**Task requirements**
Can you copy out every one of the records below word for word, leaving the pictures out?

[Opening Records to use section]

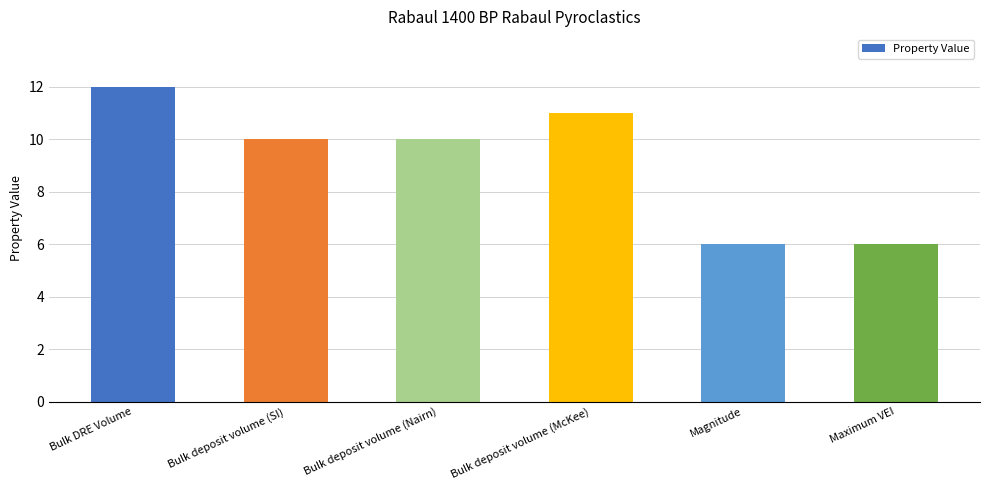

What is the approximate value at Bulk deposit volume (SI)?

10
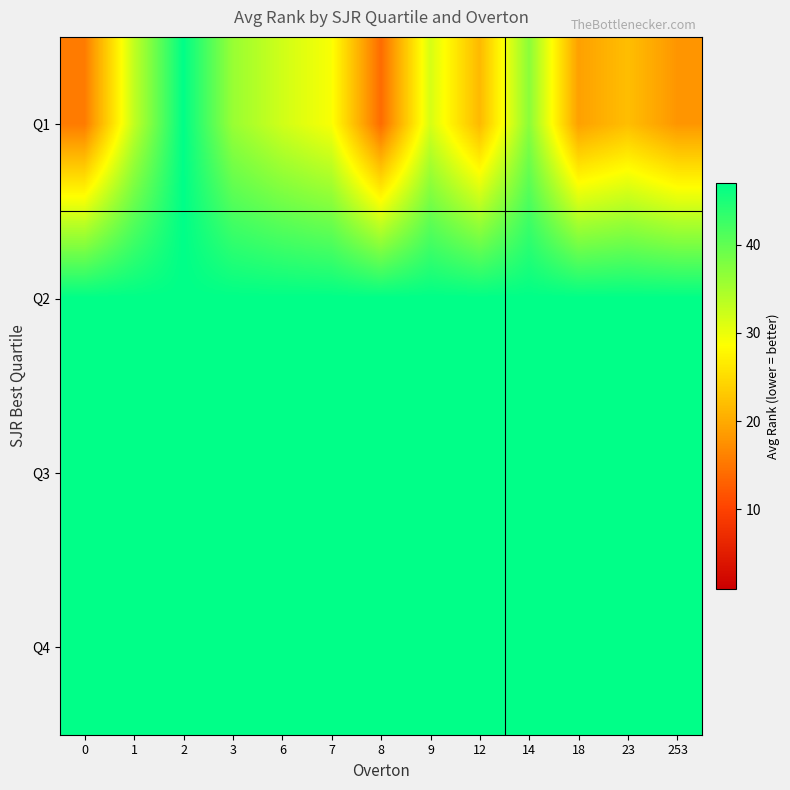

What is the total value across all series at 0?

156.4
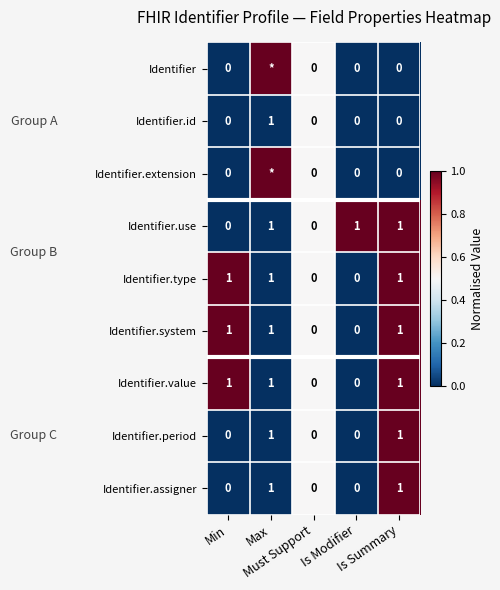

How many Identifier.value values are between 0 and 1?

5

[Closing Records to use section]

**The answer**
What is the approximate value at Bulk deposit volume (SI)?

10

What is the total value across all series at 0?

156.4

How many Identifier.value values are between 0 and 1?

5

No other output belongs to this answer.